CD Kritik Progressive Newsletter Nr.58 (02/2007)

Lucas, White & Edsey - LWE
(53:42, ProgRock Records, 2006)

Keyboarder Frank Lucas, der Kopf von Lucas, White & Edsey, hat bei Jordan Rudess in New York studiert, sämtliche Songs des Banddebüts stammen aus seiner Feder. Wie Jordan Rudess, der solistisch und in diversen Projekten gern zeigt, dass er ein Harmonieteufel ist und es blumig und lyrisch wie verrückt liebt, gießt Frank Lucas herzschmerzende Pianotropfen butterweich in die unwillige Hörmembran. Progressive Rock war einst eine fortschrittliche Sache; die heutige Zeit, die ihre Musiker insgesamt weitaus konservativer und weniger künstlerisch abstrakt prägt, macht auch aus Progressive Rock eine erschreckend banale und harmoniesüße Sache. Lucas, White & Edsey spielen Symphonic Rock mit klassischem Einschlag und konkreten Einflüssen von Emerson, Lake & Palmer, zudem gibt es leichte Fusion Tendenzen.

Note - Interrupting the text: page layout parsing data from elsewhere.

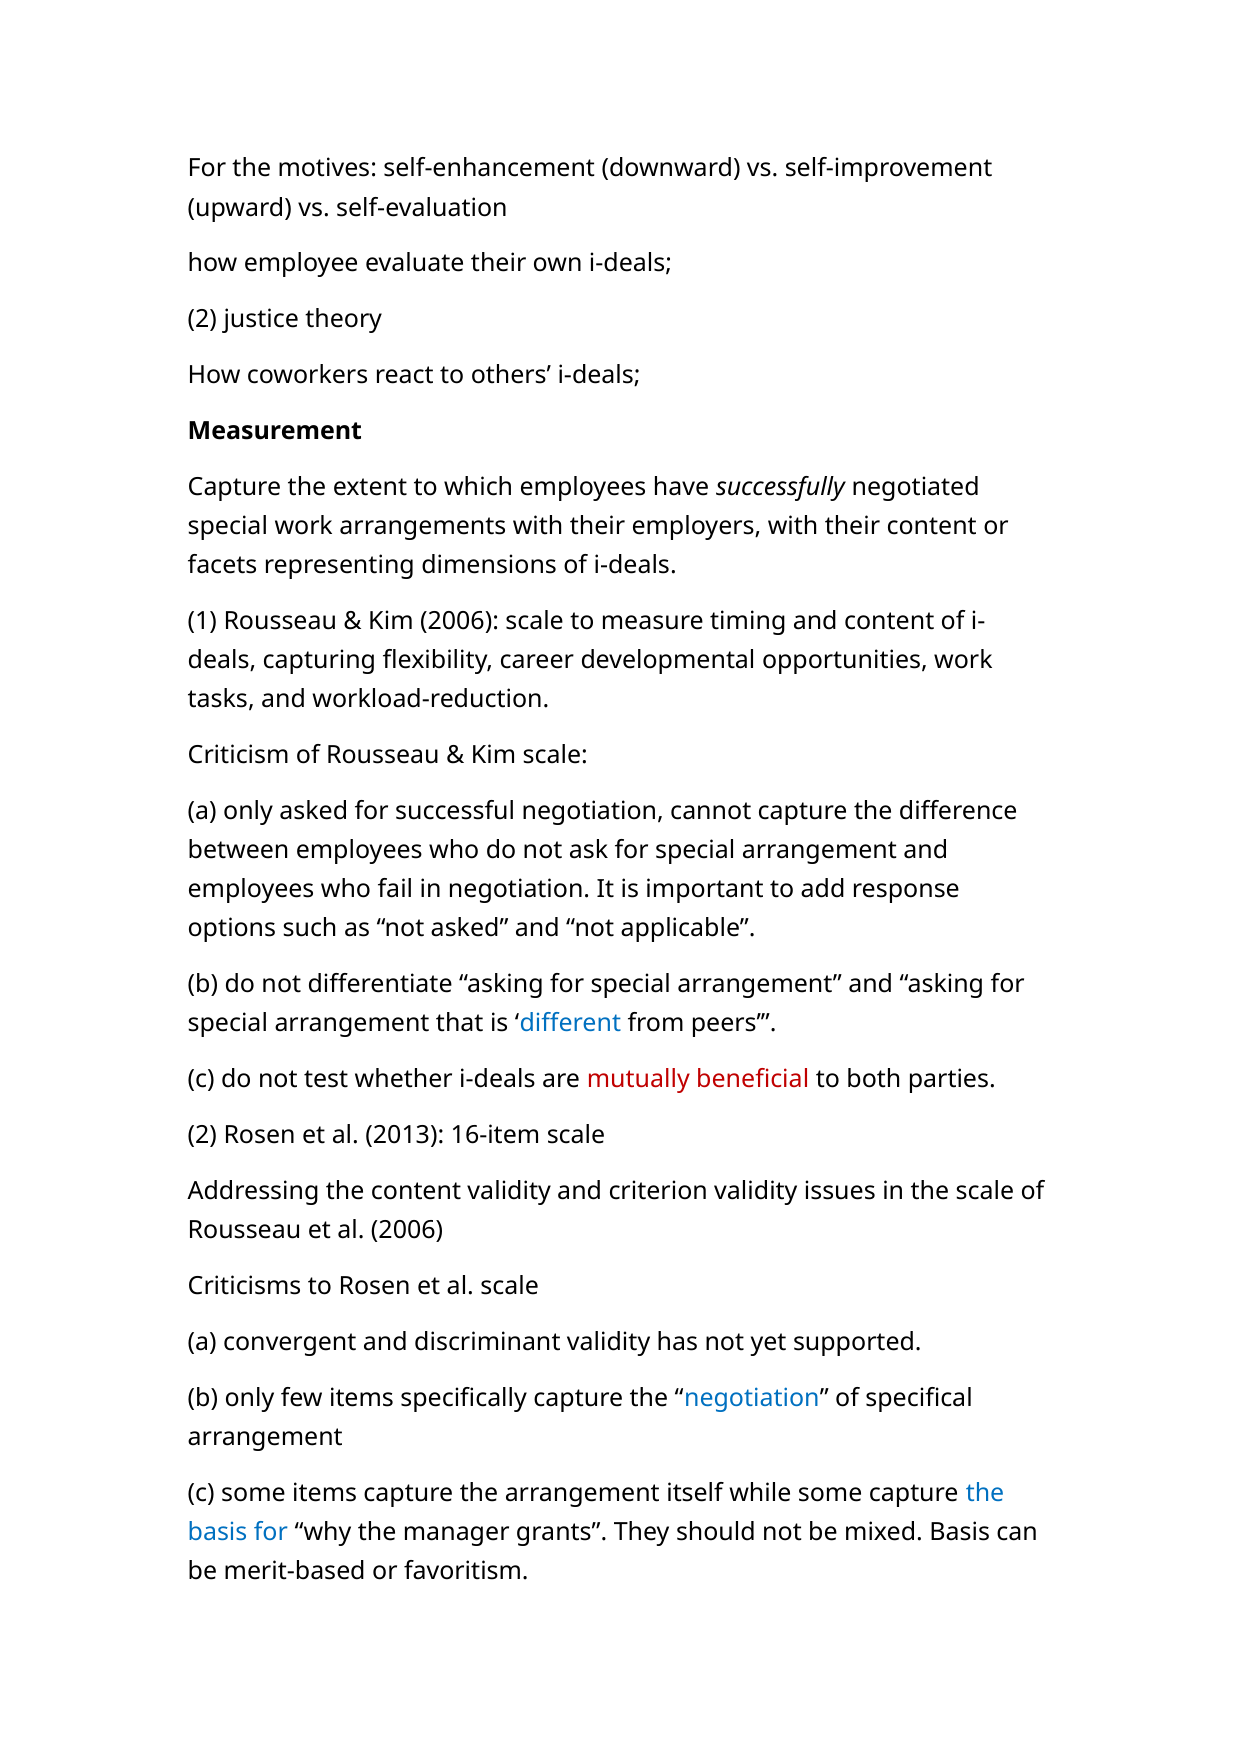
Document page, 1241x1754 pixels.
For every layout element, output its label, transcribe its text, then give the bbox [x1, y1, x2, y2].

text Capture the extent to which employees have successfully negotiated special work arrangements with their employers, with their content or facets representing dimensions of i-deals. [187, 468, 1053, 581]
text (a) convergent and discriminant validity has not yet supported. [187, 1323, 1053, 1357]
text (b) do not differentiate “asking for special arrangement” and “asking for special arrangement that is ‘different from peers’”. [187, 966, 1053, 1039]
text (a) only asked for successful negotiation, cannot capture the difference between employees who do not ask for special arrangement and employees who fail in negotiation. It is important to add response options such as “not asked” and “not applicable”. [187, 792, 1053, 944]
text (c) do not test whether i-deals are mutually beneficial to both parties. [187, 1061, 1053, 1095]
text how employee evaluate their own i-deals; [187, 245, 1053, 279]
text (2) justice theory [187, 301, 1053, 335]
text For the motives: self-enhancement (downward) vs. self-improvement (upward) vs. self-evaluation [187, 150, 1053, 223]
text How coworkers react to others’ i-deals; [187, 357, 1053, 391]
text (c) some items capture the arrangement itself while some capture the basis for “why the manager grants”. They should not be mixed. Basis can be merit-based or favoritism. [187, 1474, 1053, 1587]
text (2) Rosen et al. (2013): 16-item scale [187, 1117, 1053, 1151]
text Criticisms to Rosen et al. scale [187, 1267, 1053, 1302]
text Addressing the content validity and criterion validity issues in the scale of Rousseau et al. (2006) [187, 1172, 1053, 1246]
text Criticism of Rousseau & Kim scale: [187, 737, 1053, 771]
text (1) Rousseau & Kim (2006): scale to measure timing and content of i-deals, capturing flexibility, career developmental opportunities, work tasks, and workload-reduction. [187, 602, 1053, 715]
text (b) only few items specifically capture the “negotiation” of specifical arrangement [187, 1379, 1053, 1452]
text Measurement [187, 412, 1053, 447]
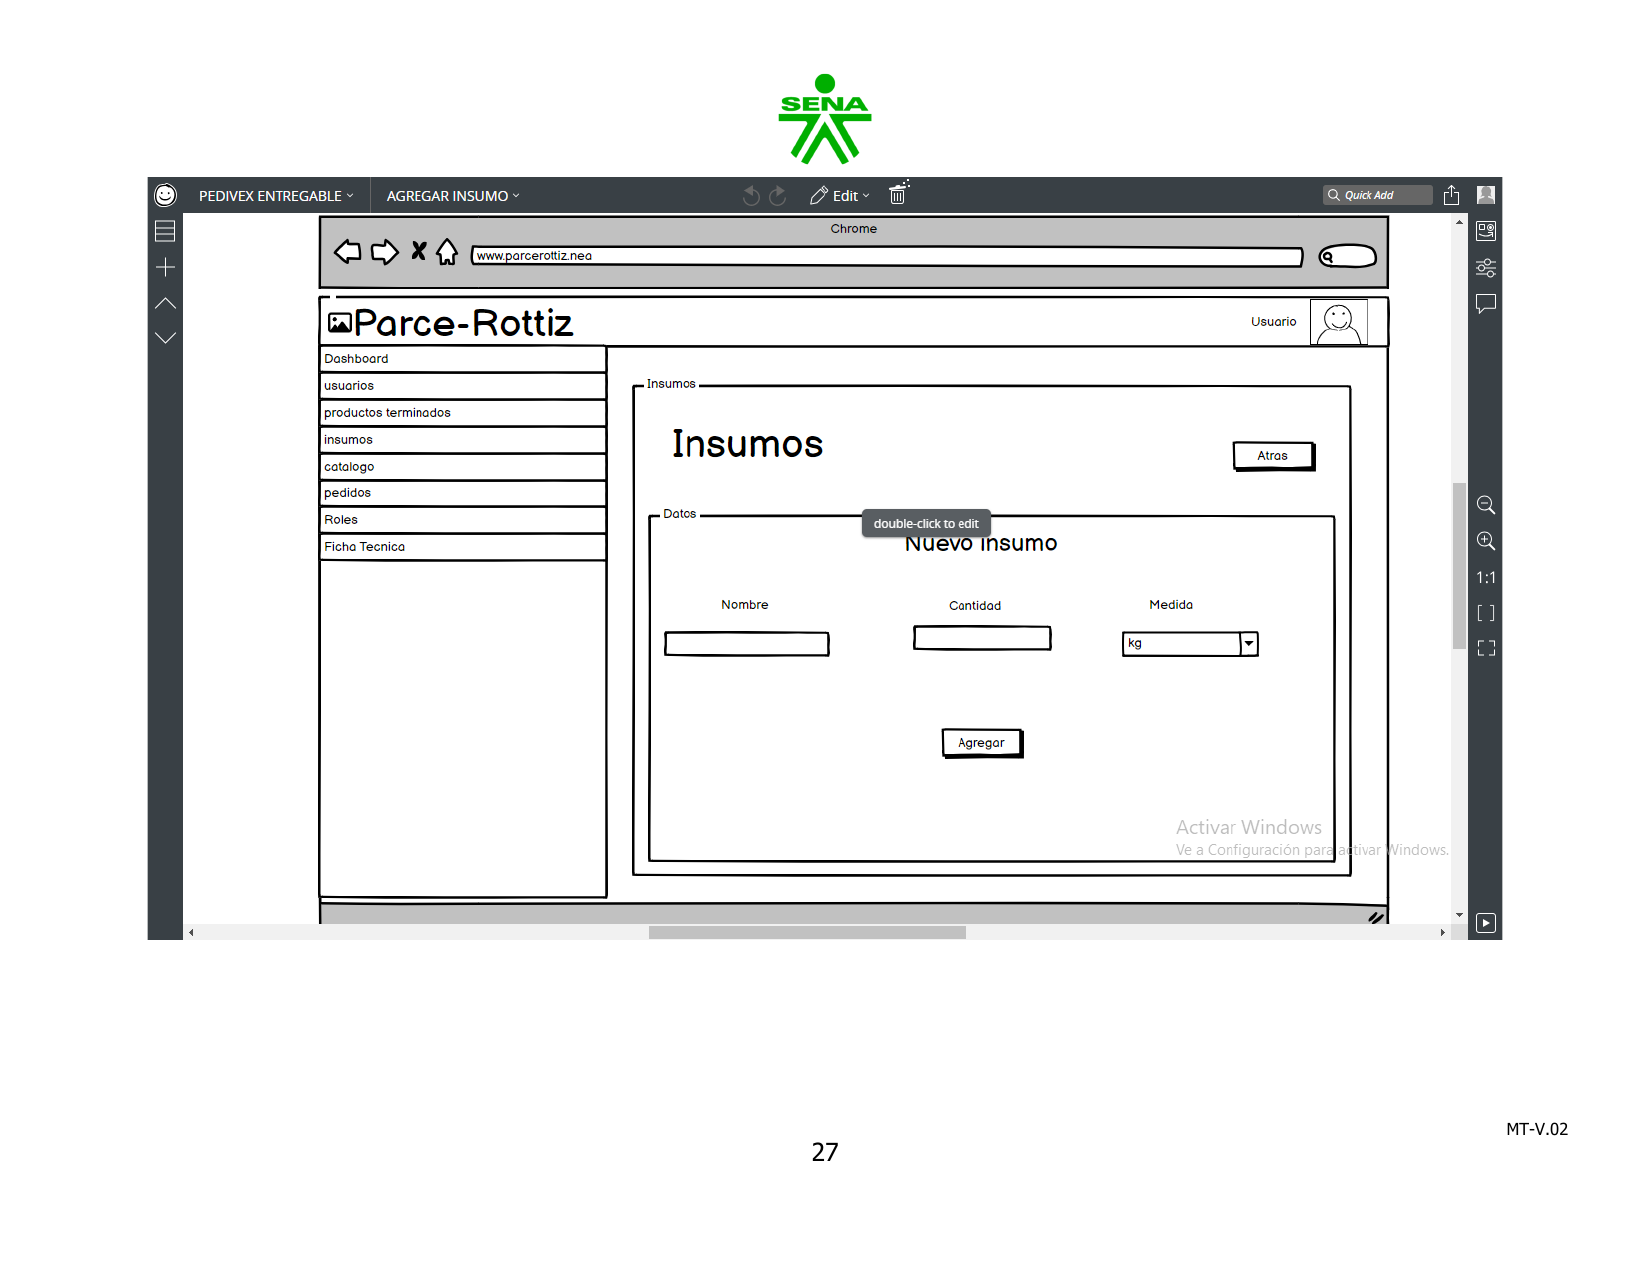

Doch selbst in den aufregendsten und disharmonischsten Motiven, wenn das Trio mal nicht im gemächlichen Trab die Gegend abgrast, bleibt die Stimmung sonnendurchflutet und blumig. Die Welt durch die Gute-Laune-Brille gesehen. Die Jungs machen Therapiemusik für von Depressionen gepeinigte Mitmenschen, oder wie im Fall des 6. Tracks, "The Nightcap", naive Fernsehpausenmusik. "Hasta Mañana" ist ein knuffiges und kitschiges Bar-Amüsement zum Mitschunkeln. Da funktioniert Progressive Rock gar im Altenheim, sogar an meine Zukunft ist gedacht. Jedoch - ich erschieß mich lieber und wenn die Flinte nass ist, brauche ich nach der Kummerstunde mehrere CDs von Dr. Nerve, um den Butterberg aus dem Kopf zu bekommen Chuck White (dr) und Steve Edsey (b) sowie Gast Edgar Gabriel (vi), der in drei Tracks zu hören ist, machen ihre Sache technisch sehr gut, was den Gesamteindruck jedoch nicht rettet. Frank Lucas sollte seine Fähigkeiten in Ambient Music anlegen, da dürfte er weitaus mehr potentiellen Erfolg einfahren. Selbst für symphonischen Classic Rock, der von Natur aus einen Hang zum Lieblichen hat, ist seine Intention deutlich zu harmonieverliebt.